> PAGE EXCERPT
=====

NOTE 1 — ORGANIZATION AND BUSINESS BACKGROUND

 

Goldenstone Acquisition Limited (the “Company”) is a Delaware corporation incorporated as a blank check company on September 9, 2020. The Company was formed for the purpose of entering into a merger, share exchange, asset acquisition, share purchase, recapitalization, reorganization or similar business combination with one or more businesses or entities (the “Business Combination”). The Company is not limited to a particular industry or geographic region for purposes of consummating a Business Combination.

 

On June 2, 2022, Goldenstone Merger Sub, Inc. (“Merger Sub 1”) was incorporated in the state of Delaware as a corporation and is wholly-owned by the Company. Merger Sub 1 was formed in connection with the execution of a business combination agreement that was subsequently terminated. It has not conducted any activities and is inactive.

 

On June 20, 2024, Pacifica Acquisition Corp (“Merger Sub 2”) was incorporated in the state of Delaware as a corporation and is wholly-owned by the Company. Merger Sub 2 was formed in connection with the execution of the June 26, 2024 Business Combination Agreement described below. It has not conducted any activities and is inactive.

 

The Company has selected March 31 as its fiscal year end. As of December 31, 2024 and March 31, 2024, the Company had not commenced any operations. For the period from September 9, 2020 (inception) to December 31, 2024, the Company’s efforts have been limited to organizational activities as well as activities related to the Initial Public Offering (as defined below) and to consummate a Business Combination. The Company will not generate any operating revenues until after the completion of a Business Combination, at the earliest. The Company will generate non-operating income in the form of interest income from the proceeds derived from the Initial Public Offering.

 

On March 21, 2022, the Company closed its initial public offering of 5,750,000 units, which includes the full exercise of the underwriters’ over-allotment option. The units were sold at a price of $10.00 per unit, resulting in total gross proceeds of $57,500,000. Each unit consists of one share of common stock, one redeemable warrant and one right to receive one-tenth (1/10) of one share of common stock. Each redeemable warrant entitles the holder thereof to purchase one-half (1/2) of one share of common stock, and each ten (10) rights entitle the holder thereof to receive one share of common stock at the closing of a Business Combination. The exercise price of the warrants is $11.50 per full share.

=====

> COMPLETE THE FOLLOWING
a - Please reproduce the stretch of Note 1 from "NOTE 1 — ORGANIZATION" through "consummating a Business Combination." word for word.
b - Name each kind of transaction that Note 1 lists as a form the Business Combination could take.
Use Note 1 as your only source.

=====

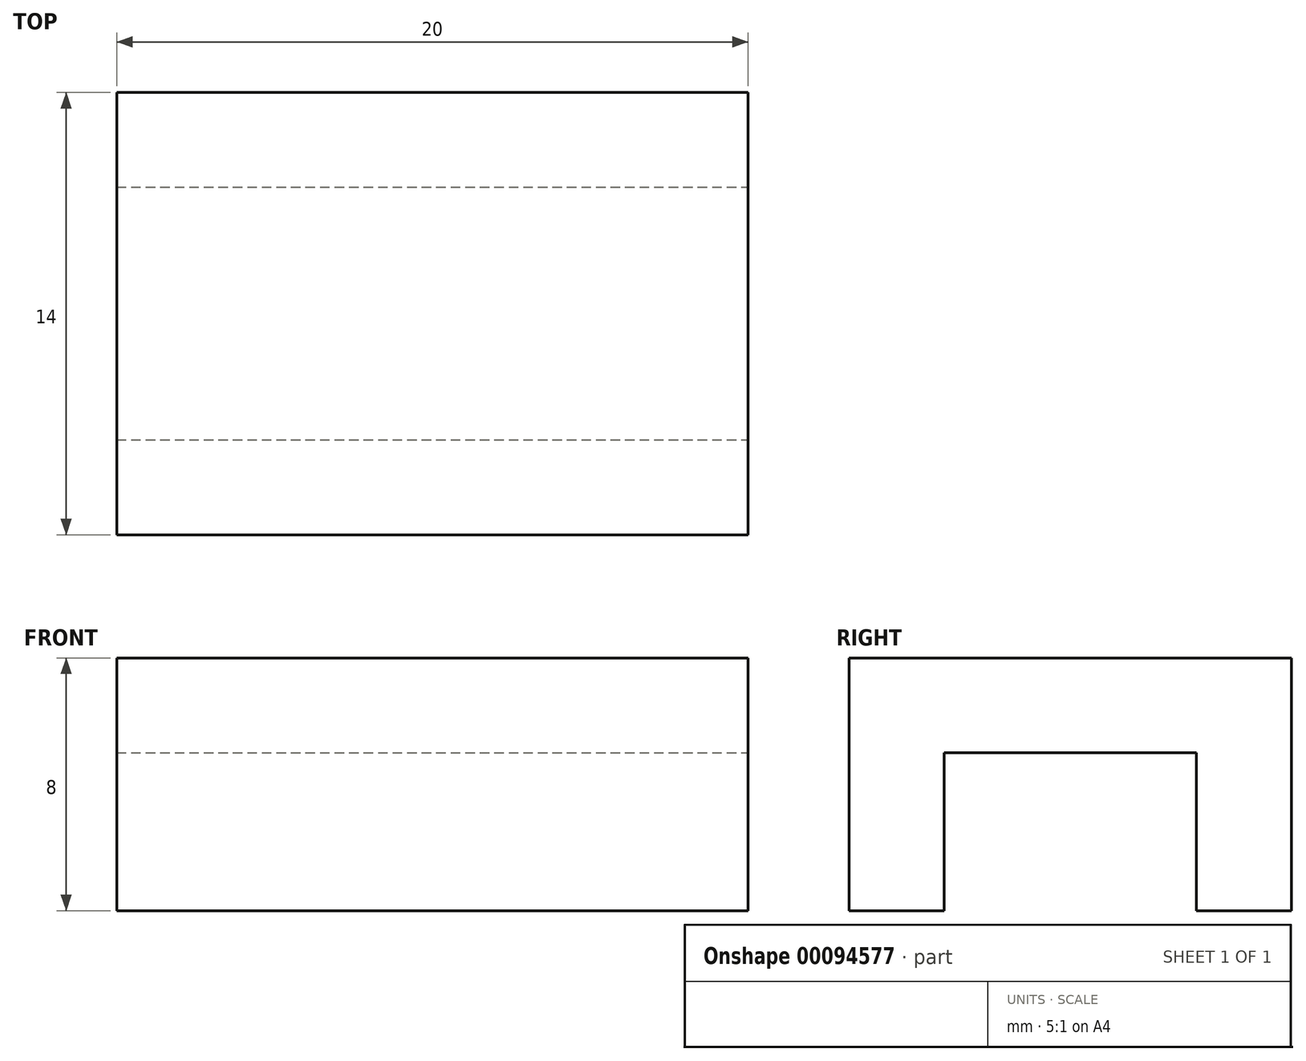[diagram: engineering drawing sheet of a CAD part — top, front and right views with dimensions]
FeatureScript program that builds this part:
annotation { "Feature Type Name" : "Feature", "Feature Type Description" : "" }
export const myFeature = defineFeature(function(context is Context, id is Id, definition is map)
    precondition{}
    {
        {
            var Q0;
            Q0=qCreatedBy(makeId("Front.planeOp"),FACE);
            var sketch = newSketch(context, id + "F0", { "sketchPlane" : qUnion([Q0])});
            skLineSegment(sketch, "E0", {"start": v(-32, 0) * mm, "end": v(0, 0) * mm, "construction": true});
            skArc(sketch, "E1.0.startCap", {"start": v(-32, -8) * mm, "mid": v(-40, 0) * mm, "end": v(-32, 8) * mm});
            skArc(sketch, "E1.0.endCap", {"start": v(0, 8) * mm, "mid": v(8, 0) * mm, "end": v(0, -8) * mm});
            skLineSegment(sketch, "E1.0.left", {"start": v(-32, 8) * mm, "end": v(0, 8) * mm});
            skLineSegment(sketch, "E1.0.right", {"start": v(-32, -8) * mm, "end": v(0, -8) * mm});
            skCircle(sketch, "E2", {"center": v(-32, 0) * mm, "radius": 3 * mm});
            skCircle(sketch, "E3.1.0.0", {"center": v(0, 0) * mm, "radius": 3 * mm});
            skLineSegment(sketch, "E4.bottom", {"start": v(-20, 16) * mm, "end": v(0, 16) * mm});
            skLineSegment(sketch, "E4.top", {"start": v(-20, 8) * mm, "end": v(0, 8) * mm});
            skLineSegment(sketch, "E4.left", {"start": v(-20, 16) * mm, "end": v(-20, 8) * mm});
            skLineSegment(sketch, "E4.right", {"start": v(0, 16) * mm, "end": v(0, 8) * mm});
            skSolve(sketch);
        }
        {
            var Q0;
            Q0=makeQuery(id+"F0.imprint","IMPRINT",FACE,{"disambiguationData":[TD([[makeQuery(id+"F0.imprint","IMPRINT",EDGE,{"derivedFrom":sQuery(id+"F0.wireOp",EDGE,"E4.bottom")}),-1.0]])]});
            var Q1;
            Q1=makeQuery(id+"F0.imprint","IMPRINT",FACE,{"disambiguationData":[TD([[makeQuery(id+"F0.imprint","IMPRINT",EDGE,{"derivedFrom":sQuery(id+"F0.wireOp",EDGE,"E1.0.startCap")}),-1.0]])]});
            extrude(context, id + "F1", {"entities" : qUnion([Q0, Q1]), "endBound" : BoundingType.SYMMETRIC, "depth" : 14 * mm});
        }
        {
            var Q0;
            Q0=qCreatedBy(makeId("Right.planeOp"),FACE);
            var sketch = newSketch(context, id + "F2", { "sketchPlane" : qUnion([Q0])});
            skLineSegment(sketch, "E5.bottom", {"start": v(4, 13) * mm, "end": v(-4, 13) * mm});
            skLineSegment(sketch, "E5.top", {"start": v(4, -13) * mm, "end": v(-4, -13) * mm});
            skLineSegment(sketch, "E5.left", {"start": v(4, 13) * mm, "end": v(4, -13) * mm});
            skLineSegment(sketch, "E5.right", {"start": v(-4, 13) * mm, "end": v(-4, -13) * mm});
            skPoint(sketch, "E5.middle", {"position": v(0, 0) * mm});
            skSolve(sketch);
        }
        {
            var Q0;
            Q0=makeQuery(id+"F2.imprint","IMPRINT",FACE,{"disambiguationData":[TD([[makeQuery(id+"F2.imprint","IMPRINT",EDGE,{"derivedFrom":sQuery(id+"F2.wireOp",EDGE,"E5.bottom")}),1.0]])]});
            extrude(context, id + "F3", {"entities" : qUnion([Q0]), "operationType" : NewBodyOperationType.REMOVE, "endBound" : BoundingType.SYMMETRIC, "oppositeDirection" : true, "depth" : 151.7 * mm});
        }
    });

=====

> ANSWERS PROVIDED
a -
NOTE 1 — ORGANIZATION AND BUSINESS BACKGROUND

 

Goldenstone Acquisition Limited (the “Company”) is a Delaware corporation incorporated as a blank check company on September 9, 2020. The Company was formed for the purpose of entering into a merger, share exchange, asset acquisition, share purchase, recapitalization, reorganization or similar business combination with one or more businesses or entities (the “Business Combination”). The Company is not limited to a particular industry or geographic region for purposes of consummating a Business Combination.

b -
- merger
- share exchange
- asset acquisition
- share purchase
- recapitalization
- reorganization